TASK STATEMENT
Edit the data from its first line through the line containing "अब X से यूजर्स को", replacing "Posted by" with "Published by" and changing nothing else.

(DATA EXTRACT Opens)

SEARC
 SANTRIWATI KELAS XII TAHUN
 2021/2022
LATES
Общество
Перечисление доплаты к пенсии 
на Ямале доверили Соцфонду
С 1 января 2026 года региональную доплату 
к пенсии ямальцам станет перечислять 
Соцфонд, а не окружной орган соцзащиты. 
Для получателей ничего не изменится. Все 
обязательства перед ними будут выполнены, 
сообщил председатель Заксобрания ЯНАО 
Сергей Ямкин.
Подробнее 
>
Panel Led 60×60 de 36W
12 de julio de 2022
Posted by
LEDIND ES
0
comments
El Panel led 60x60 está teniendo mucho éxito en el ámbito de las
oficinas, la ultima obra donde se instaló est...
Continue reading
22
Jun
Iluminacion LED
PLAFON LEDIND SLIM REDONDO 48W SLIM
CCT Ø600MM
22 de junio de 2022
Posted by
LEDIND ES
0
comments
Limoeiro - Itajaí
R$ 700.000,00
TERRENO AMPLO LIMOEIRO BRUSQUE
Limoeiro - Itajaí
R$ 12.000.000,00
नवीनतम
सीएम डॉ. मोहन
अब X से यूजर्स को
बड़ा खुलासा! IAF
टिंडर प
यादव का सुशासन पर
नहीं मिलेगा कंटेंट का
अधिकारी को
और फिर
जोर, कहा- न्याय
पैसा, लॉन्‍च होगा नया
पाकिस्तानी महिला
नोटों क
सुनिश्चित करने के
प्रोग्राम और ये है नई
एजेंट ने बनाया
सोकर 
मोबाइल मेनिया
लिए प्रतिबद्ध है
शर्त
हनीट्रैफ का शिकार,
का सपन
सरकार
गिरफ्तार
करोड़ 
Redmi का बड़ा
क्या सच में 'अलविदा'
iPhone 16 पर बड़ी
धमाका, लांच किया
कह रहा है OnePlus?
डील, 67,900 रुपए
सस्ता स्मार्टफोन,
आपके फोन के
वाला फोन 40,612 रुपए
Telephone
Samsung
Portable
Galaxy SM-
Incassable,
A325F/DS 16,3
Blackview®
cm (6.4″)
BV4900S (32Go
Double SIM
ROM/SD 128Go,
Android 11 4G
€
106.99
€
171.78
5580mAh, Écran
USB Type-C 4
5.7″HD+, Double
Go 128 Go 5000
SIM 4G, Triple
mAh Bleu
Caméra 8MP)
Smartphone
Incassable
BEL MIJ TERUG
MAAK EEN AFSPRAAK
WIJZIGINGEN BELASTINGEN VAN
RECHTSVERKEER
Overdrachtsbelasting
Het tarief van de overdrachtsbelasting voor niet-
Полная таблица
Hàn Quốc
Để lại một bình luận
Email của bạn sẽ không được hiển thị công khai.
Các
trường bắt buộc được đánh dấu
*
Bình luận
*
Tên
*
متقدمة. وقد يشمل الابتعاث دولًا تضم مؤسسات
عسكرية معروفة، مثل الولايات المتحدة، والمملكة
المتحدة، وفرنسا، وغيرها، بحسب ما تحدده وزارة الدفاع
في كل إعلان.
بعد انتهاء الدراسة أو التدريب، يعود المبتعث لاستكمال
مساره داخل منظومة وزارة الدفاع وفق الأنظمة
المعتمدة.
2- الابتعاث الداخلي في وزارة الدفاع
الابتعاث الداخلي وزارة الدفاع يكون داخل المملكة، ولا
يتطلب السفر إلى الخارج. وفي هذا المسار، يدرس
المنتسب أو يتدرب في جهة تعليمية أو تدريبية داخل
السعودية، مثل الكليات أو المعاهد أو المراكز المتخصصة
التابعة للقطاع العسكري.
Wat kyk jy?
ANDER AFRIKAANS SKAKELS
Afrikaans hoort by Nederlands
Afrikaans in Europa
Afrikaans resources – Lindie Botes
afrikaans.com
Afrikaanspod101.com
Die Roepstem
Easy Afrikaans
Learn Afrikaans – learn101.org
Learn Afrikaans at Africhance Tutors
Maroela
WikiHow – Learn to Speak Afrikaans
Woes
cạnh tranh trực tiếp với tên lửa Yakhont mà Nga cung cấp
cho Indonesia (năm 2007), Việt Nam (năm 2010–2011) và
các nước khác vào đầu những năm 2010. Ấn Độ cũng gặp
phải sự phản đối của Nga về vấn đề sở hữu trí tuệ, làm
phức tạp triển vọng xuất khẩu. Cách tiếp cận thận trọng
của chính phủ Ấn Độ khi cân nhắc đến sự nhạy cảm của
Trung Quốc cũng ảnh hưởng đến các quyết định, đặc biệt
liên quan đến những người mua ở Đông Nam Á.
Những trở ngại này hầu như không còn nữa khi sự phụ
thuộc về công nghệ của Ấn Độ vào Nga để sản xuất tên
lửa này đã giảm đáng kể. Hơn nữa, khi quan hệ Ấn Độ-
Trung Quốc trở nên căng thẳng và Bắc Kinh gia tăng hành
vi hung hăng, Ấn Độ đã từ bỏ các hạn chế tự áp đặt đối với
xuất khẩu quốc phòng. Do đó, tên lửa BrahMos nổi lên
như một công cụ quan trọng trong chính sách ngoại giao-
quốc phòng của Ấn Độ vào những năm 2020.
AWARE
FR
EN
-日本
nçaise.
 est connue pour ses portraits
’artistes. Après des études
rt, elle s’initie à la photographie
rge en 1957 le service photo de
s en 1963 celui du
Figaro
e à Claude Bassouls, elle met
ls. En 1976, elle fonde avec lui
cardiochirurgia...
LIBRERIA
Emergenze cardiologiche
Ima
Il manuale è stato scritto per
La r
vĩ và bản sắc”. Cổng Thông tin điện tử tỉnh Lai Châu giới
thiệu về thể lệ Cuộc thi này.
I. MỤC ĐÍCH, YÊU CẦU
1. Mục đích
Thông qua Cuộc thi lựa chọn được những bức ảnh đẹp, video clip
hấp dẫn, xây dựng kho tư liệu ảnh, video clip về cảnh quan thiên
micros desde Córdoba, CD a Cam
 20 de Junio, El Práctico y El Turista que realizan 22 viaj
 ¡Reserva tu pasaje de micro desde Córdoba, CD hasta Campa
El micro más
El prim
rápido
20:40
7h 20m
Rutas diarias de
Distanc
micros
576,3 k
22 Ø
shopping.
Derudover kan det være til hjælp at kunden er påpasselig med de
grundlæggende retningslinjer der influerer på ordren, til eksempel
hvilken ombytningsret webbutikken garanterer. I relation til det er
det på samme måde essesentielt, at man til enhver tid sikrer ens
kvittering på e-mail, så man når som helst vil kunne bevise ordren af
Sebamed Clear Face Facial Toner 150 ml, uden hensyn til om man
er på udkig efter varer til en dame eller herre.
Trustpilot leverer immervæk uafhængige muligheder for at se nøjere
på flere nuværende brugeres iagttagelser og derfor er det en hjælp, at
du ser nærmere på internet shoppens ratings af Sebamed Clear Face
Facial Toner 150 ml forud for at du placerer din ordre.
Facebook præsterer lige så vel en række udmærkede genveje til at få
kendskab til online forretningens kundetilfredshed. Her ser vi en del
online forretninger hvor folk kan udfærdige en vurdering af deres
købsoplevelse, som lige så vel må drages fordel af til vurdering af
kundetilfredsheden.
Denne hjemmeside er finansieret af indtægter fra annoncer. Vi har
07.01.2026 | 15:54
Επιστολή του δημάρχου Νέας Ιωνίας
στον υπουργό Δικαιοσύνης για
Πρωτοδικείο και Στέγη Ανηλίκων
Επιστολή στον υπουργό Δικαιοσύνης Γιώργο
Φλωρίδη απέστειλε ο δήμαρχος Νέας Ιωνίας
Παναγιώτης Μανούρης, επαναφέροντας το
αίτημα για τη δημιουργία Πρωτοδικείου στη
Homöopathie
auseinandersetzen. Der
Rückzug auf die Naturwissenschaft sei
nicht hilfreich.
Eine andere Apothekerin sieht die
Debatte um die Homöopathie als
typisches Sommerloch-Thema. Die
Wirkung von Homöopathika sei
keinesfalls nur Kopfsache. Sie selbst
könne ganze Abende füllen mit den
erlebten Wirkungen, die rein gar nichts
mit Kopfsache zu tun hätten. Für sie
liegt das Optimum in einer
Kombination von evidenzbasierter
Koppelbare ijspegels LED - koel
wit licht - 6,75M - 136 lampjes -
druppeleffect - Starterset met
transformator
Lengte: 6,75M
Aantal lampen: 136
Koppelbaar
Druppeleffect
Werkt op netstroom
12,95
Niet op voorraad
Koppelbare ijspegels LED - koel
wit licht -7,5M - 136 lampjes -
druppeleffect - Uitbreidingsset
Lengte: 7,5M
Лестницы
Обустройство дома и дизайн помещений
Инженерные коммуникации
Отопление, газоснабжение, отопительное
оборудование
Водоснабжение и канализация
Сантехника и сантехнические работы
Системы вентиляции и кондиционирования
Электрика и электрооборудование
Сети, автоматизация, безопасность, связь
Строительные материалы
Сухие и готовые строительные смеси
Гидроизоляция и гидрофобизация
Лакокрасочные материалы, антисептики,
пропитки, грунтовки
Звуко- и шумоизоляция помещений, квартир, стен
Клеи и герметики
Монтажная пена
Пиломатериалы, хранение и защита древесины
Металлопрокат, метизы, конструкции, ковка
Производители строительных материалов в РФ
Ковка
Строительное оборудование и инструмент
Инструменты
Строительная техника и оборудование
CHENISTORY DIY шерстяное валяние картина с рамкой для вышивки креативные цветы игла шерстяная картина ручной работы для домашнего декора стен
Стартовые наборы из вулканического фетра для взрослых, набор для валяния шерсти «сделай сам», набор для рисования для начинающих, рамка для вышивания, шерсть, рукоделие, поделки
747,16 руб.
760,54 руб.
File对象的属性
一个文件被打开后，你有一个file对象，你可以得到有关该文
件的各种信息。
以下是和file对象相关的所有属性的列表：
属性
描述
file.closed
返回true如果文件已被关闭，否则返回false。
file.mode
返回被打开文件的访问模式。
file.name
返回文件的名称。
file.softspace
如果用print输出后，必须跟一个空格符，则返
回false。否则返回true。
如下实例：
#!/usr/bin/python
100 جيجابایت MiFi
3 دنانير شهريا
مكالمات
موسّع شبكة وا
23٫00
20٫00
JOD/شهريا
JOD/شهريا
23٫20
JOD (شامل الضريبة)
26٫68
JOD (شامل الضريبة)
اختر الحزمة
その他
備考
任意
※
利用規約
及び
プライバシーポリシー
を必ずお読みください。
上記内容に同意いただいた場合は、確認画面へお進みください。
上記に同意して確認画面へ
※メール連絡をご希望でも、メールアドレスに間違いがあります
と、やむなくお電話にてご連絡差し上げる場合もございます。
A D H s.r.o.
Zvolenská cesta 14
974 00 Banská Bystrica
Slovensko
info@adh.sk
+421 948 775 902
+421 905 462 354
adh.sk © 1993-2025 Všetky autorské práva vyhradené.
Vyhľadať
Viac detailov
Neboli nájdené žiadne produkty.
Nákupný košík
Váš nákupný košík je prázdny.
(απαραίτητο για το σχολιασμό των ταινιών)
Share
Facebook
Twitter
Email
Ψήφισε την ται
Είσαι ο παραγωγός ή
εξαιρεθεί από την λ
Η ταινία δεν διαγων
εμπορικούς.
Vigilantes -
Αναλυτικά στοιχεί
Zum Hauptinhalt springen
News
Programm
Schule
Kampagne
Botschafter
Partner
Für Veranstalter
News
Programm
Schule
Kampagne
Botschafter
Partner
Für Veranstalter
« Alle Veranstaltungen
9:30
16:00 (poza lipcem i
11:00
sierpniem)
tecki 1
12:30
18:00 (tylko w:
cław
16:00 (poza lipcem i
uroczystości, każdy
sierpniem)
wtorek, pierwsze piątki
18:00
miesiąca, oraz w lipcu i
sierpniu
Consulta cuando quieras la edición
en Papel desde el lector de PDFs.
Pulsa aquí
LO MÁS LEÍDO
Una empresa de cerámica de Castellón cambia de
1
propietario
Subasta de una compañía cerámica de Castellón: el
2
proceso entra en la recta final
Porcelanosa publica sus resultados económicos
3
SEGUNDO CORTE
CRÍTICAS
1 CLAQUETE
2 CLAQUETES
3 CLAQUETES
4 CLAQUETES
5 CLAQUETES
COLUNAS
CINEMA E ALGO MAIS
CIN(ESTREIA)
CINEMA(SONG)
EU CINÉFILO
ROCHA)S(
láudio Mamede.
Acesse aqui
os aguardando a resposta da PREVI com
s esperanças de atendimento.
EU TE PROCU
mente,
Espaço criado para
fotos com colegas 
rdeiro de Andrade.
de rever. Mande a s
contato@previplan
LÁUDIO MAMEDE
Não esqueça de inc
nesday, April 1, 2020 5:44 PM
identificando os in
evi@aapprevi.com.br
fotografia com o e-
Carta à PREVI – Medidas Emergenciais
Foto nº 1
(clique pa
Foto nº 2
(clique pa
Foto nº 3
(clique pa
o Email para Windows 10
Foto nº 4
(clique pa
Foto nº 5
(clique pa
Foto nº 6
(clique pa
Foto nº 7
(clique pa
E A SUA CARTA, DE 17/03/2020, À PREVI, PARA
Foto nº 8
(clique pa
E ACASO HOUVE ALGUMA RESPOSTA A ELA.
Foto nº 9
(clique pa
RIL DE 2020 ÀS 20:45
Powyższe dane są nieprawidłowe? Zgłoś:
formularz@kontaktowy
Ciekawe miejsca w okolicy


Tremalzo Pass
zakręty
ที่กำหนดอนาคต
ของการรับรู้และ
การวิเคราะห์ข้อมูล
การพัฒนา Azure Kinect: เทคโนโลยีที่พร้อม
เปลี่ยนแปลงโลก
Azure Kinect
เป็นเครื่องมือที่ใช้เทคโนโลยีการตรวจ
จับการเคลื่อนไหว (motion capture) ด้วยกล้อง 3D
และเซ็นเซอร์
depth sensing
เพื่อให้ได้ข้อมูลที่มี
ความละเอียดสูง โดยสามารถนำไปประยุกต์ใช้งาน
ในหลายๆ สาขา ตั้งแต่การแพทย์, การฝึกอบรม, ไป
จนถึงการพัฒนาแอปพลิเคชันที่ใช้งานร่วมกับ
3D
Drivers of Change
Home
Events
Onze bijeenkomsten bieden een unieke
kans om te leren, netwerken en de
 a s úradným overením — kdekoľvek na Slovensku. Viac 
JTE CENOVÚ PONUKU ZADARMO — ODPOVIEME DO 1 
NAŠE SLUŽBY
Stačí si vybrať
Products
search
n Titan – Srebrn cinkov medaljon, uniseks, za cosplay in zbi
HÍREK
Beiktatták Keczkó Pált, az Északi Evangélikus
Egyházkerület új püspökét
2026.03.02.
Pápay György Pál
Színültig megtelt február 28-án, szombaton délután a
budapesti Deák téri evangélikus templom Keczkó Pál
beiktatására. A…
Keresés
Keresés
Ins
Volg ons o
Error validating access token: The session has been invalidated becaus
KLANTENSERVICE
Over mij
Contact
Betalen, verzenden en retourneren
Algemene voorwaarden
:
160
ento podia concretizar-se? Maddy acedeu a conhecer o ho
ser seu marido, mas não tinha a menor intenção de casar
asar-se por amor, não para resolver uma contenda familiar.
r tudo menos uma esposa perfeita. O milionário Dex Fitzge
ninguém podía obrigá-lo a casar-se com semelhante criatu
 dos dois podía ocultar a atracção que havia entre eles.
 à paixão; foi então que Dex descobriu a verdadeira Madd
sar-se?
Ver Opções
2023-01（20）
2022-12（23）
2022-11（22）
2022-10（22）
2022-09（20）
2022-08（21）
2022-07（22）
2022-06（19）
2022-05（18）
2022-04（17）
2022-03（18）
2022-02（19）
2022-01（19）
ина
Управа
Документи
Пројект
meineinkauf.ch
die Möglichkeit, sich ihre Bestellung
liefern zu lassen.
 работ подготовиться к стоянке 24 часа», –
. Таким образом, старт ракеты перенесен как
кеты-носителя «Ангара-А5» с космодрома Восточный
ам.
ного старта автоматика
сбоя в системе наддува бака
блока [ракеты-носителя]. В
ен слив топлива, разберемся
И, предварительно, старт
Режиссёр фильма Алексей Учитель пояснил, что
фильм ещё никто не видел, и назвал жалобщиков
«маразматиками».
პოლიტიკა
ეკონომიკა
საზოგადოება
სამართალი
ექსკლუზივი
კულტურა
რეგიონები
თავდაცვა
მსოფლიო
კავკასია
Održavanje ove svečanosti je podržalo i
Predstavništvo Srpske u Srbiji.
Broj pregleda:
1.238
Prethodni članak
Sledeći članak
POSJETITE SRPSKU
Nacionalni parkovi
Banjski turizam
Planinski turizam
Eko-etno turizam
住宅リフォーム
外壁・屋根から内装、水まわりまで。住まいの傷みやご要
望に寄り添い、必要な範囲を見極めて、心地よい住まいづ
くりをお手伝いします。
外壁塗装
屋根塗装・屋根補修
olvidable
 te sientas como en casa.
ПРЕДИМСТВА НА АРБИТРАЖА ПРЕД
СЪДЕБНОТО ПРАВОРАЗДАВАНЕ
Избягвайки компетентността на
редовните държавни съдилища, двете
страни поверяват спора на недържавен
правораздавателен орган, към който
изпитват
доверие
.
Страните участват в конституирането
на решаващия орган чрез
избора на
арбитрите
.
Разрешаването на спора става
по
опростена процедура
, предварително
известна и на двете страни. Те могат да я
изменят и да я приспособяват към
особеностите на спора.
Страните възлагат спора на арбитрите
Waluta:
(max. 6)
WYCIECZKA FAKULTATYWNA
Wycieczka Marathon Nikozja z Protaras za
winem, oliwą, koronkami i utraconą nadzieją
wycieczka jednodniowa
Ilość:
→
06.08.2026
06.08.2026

(DATA EXTRACT Closes)

RESPONSE TO THE EXERCISE
SEARC
 SANTRIWATI KELAS XII TAHUN
 2021/2022
LATES
Общество
Перечисление доплаты к пенсии 
на Ямале доверили Соцфонду
С 1 января 2026 года региональную доплату 
к пенсии ямальцам станет перечислять 
Соцфонд, а не окружной орган соцзащиты. 
Для получателей ничего не изменится. Все 
обязательства перед ними будут выполнены, 
сообщил председатель Заксобрания ЯНАО 
Сергей Ямкин.
Подробнее 
>
Panel Led 60×60 de 36W
12 de julio de 2022
Published by
LEDIND ES
0
comments
El Panel led 60x60 está teniendo mucho éxito en el ámbito de las
oficinas, la ultima obra donde se instaló est...
Continue reading
22
Jun
Iluminacion LED
PLAFON LEDIND SLIM REDONDO 48W SLIM
CCT Ø600MM
22 de junio de 2022
Published by
LEDIND ES
0
comments
Limoeiro - Itajaí
R$ 700.000,00
TERRENO AMPLO LIMOEIRO BRUSQUE
Limoeiro - Itajaí
R$ 12.000.000,00
नवीनतम
सीएम डॉ. मोहन
अब X से यूजर्स को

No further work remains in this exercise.